Houses of Heaven: « Silent Places »

1 mai 2020

Ce groupe d’Oakland en Californie possède un son qu’on pourrait qualifier de coldwave mais avec cette particularité de fusionner rythmes industriels et techno du début, avec le mélodieux shoegaze et une forte dose d’effets dub. Silent Places est leur premier album et ils avaient publié auparavant un EP intitulé Remnant. La meilleure comparaison à laquelle on peut penser serait Suicide qui rencontrerait Xymox (ou Clan of Xymox si vous préférez) avec John Foxx qui attendrait dans les coulisses. Les voix sont imprégnées de réverbération (ce qui rend les paroles un peu difficiles à comprendre, mais on a l’impression que c’est le cas) et le rythme est définitivement lourd, bien adapté à la piste de danse sombre.L’ambiance générale est très primitive, dans un genre cyberpunk, un peu froide et distante.

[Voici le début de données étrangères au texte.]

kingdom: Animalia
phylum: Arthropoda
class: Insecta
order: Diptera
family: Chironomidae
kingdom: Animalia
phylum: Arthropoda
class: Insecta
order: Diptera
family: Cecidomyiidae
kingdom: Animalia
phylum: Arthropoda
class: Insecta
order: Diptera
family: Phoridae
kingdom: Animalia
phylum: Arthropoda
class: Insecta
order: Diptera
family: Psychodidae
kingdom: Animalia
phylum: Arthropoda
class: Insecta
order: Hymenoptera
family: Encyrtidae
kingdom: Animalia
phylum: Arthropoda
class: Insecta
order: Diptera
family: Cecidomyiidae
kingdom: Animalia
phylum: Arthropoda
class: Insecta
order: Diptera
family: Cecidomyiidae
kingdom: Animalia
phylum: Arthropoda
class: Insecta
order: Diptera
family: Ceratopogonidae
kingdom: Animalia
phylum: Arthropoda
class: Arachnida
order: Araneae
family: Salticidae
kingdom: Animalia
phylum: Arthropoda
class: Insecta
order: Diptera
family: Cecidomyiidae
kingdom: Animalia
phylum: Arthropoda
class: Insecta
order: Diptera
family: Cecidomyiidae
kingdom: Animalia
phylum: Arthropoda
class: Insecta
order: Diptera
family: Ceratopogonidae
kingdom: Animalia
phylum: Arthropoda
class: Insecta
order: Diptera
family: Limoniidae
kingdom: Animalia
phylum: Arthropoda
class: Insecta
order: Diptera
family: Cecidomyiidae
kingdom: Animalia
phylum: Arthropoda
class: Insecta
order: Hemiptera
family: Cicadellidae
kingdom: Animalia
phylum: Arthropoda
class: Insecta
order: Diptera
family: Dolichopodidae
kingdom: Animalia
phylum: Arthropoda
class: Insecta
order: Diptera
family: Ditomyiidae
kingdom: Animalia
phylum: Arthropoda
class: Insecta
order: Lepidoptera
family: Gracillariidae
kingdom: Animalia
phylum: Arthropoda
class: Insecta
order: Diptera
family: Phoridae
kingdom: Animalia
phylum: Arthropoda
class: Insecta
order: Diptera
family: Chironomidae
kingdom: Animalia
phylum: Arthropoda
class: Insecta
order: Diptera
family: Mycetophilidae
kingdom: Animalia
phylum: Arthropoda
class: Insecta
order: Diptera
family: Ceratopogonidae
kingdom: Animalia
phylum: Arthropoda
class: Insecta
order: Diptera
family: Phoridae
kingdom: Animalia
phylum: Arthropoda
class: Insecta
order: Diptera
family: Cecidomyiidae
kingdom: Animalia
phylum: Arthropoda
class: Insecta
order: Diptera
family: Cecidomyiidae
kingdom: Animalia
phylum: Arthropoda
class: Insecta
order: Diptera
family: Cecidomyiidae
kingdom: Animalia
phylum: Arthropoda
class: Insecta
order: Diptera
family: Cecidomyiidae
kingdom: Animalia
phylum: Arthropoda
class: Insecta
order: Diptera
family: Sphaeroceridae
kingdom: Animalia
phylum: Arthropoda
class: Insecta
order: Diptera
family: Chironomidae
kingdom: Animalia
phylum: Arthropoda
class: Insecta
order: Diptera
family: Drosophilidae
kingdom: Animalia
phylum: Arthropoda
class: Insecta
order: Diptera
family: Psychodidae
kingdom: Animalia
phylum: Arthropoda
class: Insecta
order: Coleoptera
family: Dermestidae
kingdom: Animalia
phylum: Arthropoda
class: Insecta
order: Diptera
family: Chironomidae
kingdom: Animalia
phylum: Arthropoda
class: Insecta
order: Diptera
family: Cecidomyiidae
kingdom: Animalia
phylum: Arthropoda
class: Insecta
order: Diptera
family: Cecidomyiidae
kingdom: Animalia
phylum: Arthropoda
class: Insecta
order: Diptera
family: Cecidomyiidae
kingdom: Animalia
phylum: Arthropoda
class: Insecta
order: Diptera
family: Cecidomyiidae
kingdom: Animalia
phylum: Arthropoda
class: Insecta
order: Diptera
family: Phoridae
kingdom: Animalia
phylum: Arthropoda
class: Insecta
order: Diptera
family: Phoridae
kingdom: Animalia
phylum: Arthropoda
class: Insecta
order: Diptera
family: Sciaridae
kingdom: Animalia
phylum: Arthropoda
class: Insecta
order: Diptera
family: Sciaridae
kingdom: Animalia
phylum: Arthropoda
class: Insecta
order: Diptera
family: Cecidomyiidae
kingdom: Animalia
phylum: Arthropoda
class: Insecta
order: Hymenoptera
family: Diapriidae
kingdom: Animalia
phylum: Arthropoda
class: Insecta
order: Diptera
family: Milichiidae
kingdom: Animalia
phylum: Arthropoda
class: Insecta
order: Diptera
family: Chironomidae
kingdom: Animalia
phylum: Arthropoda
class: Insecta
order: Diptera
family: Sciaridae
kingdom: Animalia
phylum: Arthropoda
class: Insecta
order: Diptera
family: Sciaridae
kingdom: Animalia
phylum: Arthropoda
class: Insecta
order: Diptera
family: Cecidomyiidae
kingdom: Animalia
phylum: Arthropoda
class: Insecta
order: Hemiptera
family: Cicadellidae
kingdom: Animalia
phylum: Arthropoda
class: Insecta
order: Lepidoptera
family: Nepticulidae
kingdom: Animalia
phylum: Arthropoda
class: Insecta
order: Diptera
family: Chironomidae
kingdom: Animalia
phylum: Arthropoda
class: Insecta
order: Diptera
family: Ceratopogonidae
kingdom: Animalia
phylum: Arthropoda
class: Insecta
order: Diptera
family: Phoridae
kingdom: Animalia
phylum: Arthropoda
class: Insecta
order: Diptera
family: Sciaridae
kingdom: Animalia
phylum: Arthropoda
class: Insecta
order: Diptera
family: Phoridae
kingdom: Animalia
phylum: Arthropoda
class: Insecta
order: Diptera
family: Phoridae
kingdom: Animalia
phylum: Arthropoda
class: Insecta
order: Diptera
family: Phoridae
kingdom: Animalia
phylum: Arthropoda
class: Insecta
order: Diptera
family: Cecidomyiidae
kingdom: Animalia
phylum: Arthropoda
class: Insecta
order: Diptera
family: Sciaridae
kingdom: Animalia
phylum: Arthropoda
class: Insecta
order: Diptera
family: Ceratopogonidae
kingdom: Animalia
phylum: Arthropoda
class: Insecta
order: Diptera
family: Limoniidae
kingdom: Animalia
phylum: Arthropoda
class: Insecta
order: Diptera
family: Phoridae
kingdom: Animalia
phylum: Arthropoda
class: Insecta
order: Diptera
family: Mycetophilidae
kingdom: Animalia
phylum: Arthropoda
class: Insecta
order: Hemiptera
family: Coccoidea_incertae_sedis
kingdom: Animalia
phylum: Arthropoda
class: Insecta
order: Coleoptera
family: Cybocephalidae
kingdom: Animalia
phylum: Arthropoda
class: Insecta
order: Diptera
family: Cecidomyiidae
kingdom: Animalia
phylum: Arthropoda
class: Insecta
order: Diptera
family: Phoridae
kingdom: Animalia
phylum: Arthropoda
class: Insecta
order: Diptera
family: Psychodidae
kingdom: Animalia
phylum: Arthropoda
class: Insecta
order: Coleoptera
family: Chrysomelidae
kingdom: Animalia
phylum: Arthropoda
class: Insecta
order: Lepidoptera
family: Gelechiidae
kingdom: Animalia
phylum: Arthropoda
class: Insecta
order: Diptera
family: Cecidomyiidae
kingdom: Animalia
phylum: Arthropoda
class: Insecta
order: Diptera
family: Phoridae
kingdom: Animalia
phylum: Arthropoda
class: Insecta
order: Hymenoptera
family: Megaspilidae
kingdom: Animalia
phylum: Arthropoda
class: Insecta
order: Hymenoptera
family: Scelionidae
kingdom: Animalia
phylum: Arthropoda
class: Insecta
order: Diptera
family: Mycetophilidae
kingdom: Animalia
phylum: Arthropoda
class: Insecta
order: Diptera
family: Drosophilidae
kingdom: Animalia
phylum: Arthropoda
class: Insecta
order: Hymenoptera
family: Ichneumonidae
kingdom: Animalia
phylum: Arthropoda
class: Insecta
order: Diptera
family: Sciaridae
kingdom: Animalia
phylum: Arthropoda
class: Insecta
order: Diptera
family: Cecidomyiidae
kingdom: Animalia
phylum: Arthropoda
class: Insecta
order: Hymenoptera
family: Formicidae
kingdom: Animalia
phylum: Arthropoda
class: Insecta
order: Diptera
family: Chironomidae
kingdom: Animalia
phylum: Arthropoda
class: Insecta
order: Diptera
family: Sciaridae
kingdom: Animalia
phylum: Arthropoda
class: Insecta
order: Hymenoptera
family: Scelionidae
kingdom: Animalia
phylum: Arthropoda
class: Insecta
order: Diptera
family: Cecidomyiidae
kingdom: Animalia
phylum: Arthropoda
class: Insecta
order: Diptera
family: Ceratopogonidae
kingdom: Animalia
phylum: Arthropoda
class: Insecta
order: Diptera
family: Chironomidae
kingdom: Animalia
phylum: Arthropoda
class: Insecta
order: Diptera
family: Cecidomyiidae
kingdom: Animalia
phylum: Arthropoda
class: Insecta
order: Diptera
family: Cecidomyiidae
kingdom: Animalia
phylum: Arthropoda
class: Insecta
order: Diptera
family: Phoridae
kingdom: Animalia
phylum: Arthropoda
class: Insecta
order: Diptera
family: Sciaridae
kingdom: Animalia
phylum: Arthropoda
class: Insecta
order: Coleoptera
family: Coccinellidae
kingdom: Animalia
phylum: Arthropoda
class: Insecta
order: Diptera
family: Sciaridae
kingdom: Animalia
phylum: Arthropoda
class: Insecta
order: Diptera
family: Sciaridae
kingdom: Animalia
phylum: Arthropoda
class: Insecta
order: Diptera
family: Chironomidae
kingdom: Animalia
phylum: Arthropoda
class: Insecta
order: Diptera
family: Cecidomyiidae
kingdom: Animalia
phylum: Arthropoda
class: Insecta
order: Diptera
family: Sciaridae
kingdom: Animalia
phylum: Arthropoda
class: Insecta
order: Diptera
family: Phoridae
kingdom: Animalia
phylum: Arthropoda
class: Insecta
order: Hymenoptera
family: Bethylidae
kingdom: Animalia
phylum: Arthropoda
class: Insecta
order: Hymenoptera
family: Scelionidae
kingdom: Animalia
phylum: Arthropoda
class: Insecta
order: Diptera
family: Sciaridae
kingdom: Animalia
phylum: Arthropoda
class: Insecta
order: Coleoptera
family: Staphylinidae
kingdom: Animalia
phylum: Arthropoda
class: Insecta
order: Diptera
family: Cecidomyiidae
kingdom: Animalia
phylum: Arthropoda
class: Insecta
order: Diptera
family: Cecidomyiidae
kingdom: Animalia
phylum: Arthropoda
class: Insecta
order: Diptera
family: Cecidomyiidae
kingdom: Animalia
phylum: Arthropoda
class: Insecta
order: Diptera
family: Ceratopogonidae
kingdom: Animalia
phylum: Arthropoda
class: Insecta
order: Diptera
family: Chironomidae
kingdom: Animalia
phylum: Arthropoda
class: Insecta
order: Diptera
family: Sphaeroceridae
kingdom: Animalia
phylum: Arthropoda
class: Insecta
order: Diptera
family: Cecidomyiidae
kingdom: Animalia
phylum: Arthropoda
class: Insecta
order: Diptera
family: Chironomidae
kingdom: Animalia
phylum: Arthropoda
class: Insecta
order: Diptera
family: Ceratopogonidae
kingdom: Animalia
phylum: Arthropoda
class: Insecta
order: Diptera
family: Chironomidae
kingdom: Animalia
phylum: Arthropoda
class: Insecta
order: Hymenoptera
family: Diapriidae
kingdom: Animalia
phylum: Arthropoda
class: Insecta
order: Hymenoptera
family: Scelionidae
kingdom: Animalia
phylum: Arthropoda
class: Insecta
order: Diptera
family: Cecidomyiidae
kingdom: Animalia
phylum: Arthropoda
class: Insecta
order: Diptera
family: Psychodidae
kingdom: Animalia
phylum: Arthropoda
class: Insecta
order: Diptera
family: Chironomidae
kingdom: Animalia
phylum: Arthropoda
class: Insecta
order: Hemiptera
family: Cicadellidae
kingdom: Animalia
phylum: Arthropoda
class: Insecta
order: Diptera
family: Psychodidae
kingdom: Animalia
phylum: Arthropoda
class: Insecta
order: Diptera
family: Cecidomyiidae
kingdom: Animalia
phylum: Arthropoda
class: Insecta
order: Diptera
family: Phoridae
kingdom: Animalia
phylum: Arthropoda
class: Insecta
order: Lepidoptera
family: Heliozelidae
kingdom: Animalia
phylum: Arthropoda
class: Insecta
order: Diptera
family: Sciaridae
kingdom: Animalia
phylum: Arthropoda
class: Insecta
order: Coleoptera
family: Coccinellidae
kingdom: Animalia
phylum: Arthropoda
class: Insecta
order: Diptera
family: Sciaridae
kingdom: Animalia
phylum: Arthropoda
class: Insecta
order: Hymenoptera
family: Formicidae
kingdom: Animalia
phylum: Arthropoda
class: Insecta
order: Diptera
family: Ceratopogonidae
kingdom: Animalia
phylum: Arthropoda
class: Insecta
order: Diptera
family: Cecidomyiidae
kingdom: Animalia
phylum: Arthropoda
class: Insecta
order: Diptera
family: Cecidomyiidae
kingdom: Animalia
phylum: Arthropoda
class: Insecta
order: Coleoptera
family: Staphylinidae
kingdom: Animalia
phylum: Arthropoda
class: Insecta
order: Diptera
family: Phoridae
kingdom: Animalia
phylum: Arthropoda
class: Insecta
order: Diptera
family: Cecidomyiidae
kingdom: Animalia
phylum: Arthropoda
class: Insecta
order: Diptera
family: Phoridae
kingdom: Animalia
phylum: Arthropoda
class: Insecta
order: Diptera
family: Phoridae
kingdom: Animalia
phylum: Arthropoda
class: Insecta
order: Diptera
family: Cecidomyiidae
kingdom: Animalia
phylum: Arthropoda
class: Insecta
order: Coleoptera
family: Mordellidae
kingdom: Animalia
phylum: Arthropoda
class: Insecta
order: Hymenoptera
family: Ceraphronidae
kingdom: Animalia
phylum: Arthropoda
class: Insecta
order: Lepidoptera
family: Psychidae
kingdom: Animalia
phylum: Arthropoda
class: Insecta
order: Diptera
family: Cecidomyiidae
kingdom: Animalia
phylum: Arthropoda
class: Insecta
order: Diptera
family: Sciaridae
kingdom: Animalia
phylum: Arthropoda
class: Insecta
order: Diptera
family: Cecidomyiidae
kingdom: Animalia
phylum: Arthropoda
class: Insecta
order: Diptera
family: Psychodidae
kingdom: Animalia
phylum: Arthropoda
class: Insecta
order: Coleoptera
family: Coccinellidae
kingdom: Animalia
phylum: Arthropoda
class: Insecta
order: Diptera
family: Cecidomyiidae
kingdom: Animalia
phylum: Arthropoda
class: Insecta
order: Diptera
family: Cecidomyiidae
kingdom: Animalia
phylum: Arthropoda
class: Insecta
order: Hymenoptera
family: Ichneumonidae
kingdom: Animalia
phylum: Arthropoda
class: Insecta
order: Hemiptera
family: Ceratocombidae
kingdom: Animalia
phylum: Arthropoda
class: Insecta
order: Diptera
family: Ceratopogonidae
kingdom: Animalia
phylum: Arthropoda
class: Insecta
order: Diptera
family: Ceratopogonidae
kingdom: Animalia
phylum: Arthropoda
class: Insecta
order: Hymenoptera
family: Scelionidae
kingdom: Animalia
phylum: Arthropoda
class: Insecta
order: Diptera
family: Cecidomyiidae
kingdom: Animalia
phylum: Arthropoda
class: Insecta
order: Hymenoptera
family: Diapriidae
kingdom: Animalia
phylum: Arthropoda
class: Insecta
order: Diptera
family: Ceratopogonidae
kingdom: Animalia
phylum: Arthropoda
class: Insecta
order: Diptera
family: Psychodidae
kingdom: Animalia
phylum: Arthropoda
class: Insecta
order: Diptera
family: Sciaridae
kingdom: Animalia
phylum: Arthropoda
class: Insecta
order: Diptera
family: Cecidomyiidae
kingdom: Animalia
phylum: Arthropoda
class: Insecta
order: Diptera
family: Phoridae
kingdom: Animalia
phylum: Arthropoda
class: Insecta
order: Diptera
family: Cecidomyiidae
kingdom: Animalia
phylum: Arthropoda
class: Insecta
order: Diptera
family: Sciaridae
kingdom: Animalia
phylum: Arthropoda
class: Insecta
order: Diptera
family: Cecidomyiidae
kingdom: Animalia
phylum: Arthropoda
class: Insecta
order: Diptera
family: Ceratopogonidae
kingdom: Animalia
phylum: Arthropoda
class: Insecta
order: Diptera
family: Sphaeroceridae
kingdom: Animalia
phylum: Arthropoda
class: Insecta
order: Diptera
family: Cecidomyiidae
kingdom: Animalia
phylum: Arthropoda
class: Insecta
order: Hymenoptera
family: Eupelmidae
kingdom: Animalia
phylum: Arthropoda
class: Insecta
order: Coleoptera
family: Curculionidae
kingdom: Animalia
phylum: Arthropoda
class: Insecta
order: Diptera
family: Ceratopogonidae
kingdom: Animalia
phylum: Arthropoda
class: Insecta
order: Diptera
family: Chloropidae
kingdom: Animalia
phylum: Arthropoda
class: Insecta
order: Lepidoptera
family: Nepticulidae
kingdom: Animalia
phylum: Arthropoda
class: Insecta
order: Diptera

Dès la première écoute Silent Places se fait obsédant, malin et très puissant. Bien que Houses of Heaven ait un son cohérent tout au long de l’album, les chansons n’ont pas le même son, ni même un son assez similaire pour provoquer un ennui. Bien qu’il y ait une certaine mélodie dans la musique, elle n’est pas ce qu’on j’appellerait distinctement mélodique. Ici, c’est plutôt de l’underground, et certains des groupes les plus obscurs et les plus sombres découverts dans les années 80 et 90 et dont la plupart sont maintenant tombés dans l’oubli. Il y a en outre une certaine verve excitante que l’on ne retrouve pas dans le dernier album de Nine Inch Nails ou Cure, et c’est ce qui rend Silent Places si spécial. On appréciera « Sleep », « Dissolve The Floor » et « In Soft Confusion » dans un album qui, au demeurant, est plus qu’honnête.